■ TASK STATEMENT
Give the records below again, word for word. No pictures belong in the copy.

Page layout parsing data
Start of Block
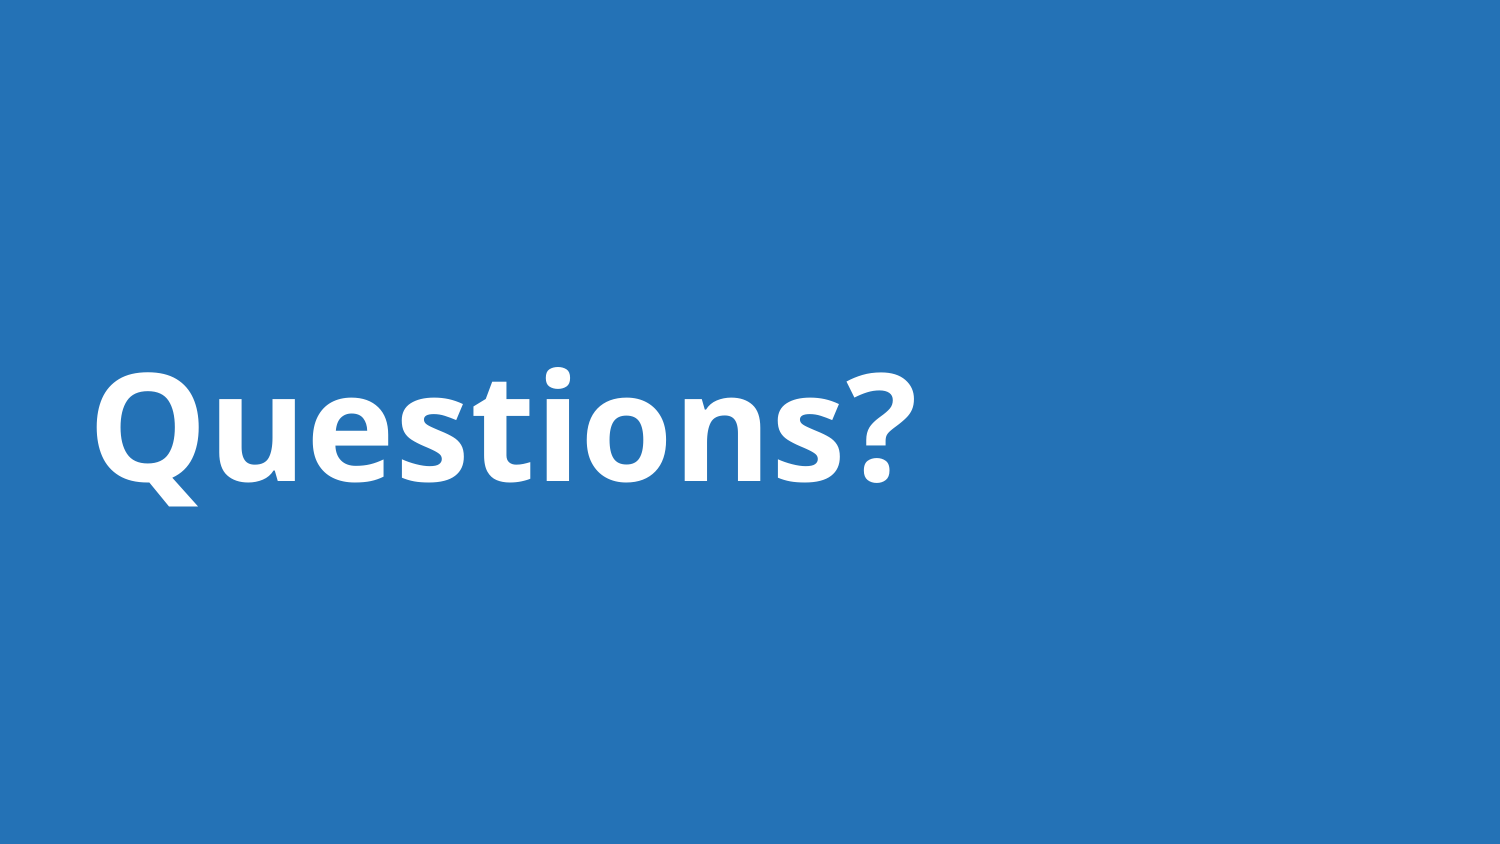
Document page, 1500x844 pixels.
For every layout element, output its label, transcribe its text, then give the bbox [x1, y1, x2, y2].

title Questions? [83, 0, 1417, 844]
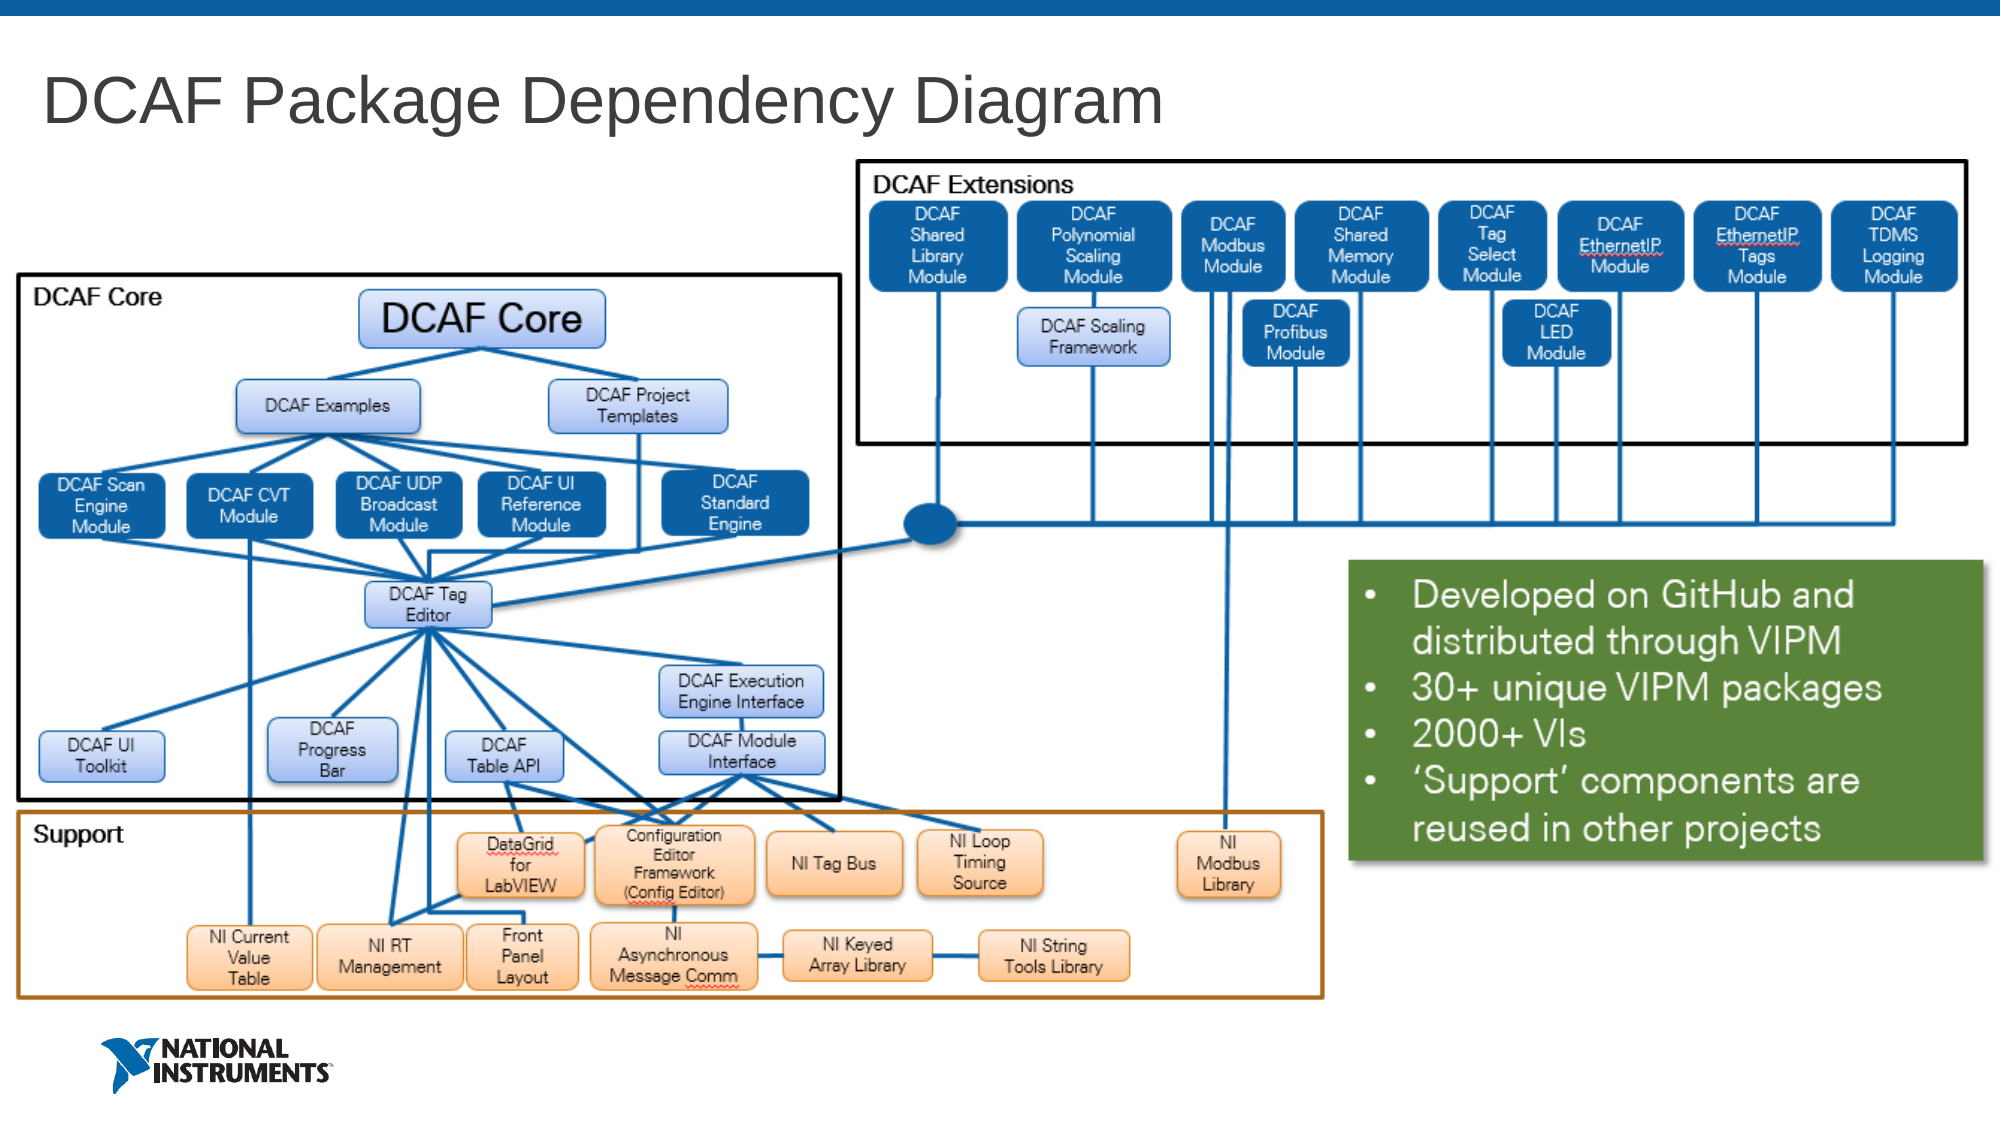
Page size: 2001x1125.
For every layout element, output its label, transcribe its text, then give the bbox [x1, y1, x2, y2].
End of Block
■ ANSWER TO THE PROBLEM
Document page, 1500x844 pixels.
For every layout element, output its label, transcribe its text, then give the bbox [x1, y1, x2, y2].

title Questions? [83, 0, 1417, 844]
Page size: 2001x1125.
For every layout element, output its label, transcribe its text, then give the bbox [x1, y1, x2, y2].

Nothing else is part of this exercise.